USFS declined to provide an official statement to media on the arrest, but Moore has issued a public response directed toward staff shaken by the incident. Noting that Snodgrass was "engaging in appropriate, coordinated and vital prescribed fire work alongside state and other colleagues approved and supported by the agency administrator", he called the arrest "highly inappropriate" and said he would not "stand idly by without fully defending the burn boss and all employees carrying out their official duties as federal employees".

Emphasizing that prescribed fire is "a critical tool for reducing wildfire risk, protecting communities and improving the health and resiliency of the nation's forest and grasslands" Moore added that the work can't be done alone. "We must, and will, remain committed to learning and sharing the risk and responsibility together, always."

Despite the words of assurance, shock over the arrest has resonated. The burdens associated with the work are feeling heavier than ever, crews say, as pressure builds to achieve more while risks continue to mount. "When we have escapes there are consequences and it has impacted us all," said a forest service official based in the Pacific north-west who requested anonymity for fear of retribution for speaking to the press.

"After the escape in New Mexico they shut down all prescribed fire," the USFS official said. "We thought with this arrest, shit, that's just another roadblock and they are going to shut us down again - that just keeps deferring that risk."

The arrest, some officials fear, could also embolden other anti-treatment groups to get louder. "When we do have an escaped prescribed fire - which is very rare - then the whole world knows about it," said Riva Duncan, a retired fire staff officer for the USFS, adding that social media has played a role in amplifying resistance to the work beyond local residents.

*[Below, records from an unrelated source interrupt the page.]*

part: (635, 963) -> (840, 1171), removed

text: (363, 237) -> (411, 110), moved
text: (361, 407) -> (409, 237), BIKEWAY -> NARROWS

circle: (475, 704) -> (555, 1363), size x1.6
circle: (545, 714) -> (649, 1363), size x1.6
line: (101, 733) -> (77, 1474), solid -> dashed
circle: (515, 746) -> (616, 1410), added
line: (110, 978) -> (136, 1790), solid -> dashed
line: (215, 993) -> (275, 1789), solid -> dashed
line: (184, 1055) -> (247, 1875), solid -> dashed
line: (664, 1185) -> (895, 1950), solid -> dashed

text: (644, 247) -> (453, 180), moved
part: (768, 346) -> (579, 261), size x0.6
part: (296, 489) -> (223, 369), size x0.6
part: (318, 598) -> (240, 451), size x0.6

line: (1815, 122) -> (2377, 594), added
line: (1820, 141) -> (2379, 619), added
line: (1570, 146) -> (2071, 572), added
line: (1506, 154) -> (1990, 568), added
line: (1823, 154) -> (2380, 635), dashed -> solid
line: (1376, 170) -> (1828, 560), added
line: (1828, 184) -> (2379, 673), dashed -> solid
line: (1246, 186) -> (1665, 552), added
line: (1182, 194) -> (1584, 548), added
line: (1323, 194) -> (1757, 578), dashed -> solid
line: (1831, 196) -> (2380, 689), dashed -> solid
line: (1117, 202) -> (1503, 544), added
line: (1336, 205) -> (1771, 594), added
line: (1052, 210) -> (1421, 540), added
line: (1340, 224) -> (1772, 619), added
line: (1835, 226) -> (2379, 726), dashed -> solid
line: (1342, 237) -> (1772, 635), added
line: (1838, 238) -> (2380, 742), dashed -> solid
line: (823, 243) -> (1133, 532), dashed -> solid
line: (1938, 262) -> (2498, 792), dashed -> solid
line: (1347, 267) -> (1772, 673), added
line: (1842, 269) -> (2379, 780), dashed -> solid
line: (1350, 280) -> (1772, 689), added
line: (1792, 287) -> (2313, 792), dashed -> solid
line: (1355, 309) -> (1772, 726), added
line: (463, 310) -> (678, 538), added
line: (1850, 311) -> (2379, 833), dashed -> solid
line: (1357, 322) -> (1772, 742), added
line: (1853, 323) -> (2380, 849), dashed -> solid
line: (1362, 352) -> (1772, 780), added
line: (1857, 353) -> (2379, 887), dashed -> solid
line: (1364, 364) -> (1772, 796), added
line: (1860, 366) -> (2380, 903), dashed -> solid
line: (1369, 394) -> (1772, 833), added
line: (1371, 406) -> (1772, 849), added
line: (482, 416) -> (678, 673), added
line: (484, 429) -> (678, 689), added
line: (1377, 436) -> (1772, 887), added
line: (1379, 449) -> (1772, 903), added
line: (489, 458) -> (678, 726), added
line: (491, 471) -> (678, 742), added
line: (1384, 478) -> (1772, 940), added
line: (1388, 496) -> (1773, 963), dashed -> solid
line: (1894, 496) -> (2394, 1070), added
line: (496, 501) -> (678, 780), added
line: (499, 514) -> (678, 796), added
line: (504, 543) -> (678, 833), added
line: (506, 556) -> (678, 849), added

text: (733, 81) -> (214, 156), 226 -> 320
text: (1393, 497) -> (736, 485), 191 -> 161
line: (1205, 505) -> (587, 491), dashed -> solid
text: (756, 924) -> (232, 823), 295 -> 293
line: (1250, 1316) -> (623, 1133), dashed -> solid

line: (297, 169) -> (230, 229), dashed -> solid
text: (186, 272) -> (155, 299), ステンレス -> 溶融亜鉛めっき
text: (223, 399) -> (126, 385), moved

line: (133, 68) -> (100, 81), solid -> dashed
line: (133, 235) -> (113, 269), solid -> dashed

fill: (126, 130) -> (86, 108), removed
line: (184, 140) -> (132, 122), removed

Even if charges aren't filed against Snodgrass, the action could impact the already precarious recruiting efforts in the agency. "There are some people who are thinking, 'Geez, I don't know if I want to do this job now,'" the forest service official said.

McKinley, meanwhile, sees the arrest as a step toward stronger accountability. He also said it would serve to cool building tensions between local residents and the federal government similar to those that spilled over during the 2016 standoff.

"I was elected to serve the people and protect them from whoever - whether it be the government that's burning their places up or from the person breaking into their house," he said. "Now they feel like, they can't just go burn my place up and not be held accountable."

But, there's more to the story, McKinley said, demurring on details until the investigation is concluded.

Regardless of what is revealed, John Battles, the forest ecology professor, says it will be key for agencies and experts to not only effectively communicate the benefits of burns - but also the risks. "We accept some level of risk for a big benefit and we have to get that thinking into this space," he said, noting that for things like surgeries with similar success rates the public has embraced small amounts of uncertainty.

"Well-run burns can still lead to escapes and we have to build that into our culture," he said. "Because we can't take it off the table - this is too beneficial and too efficient."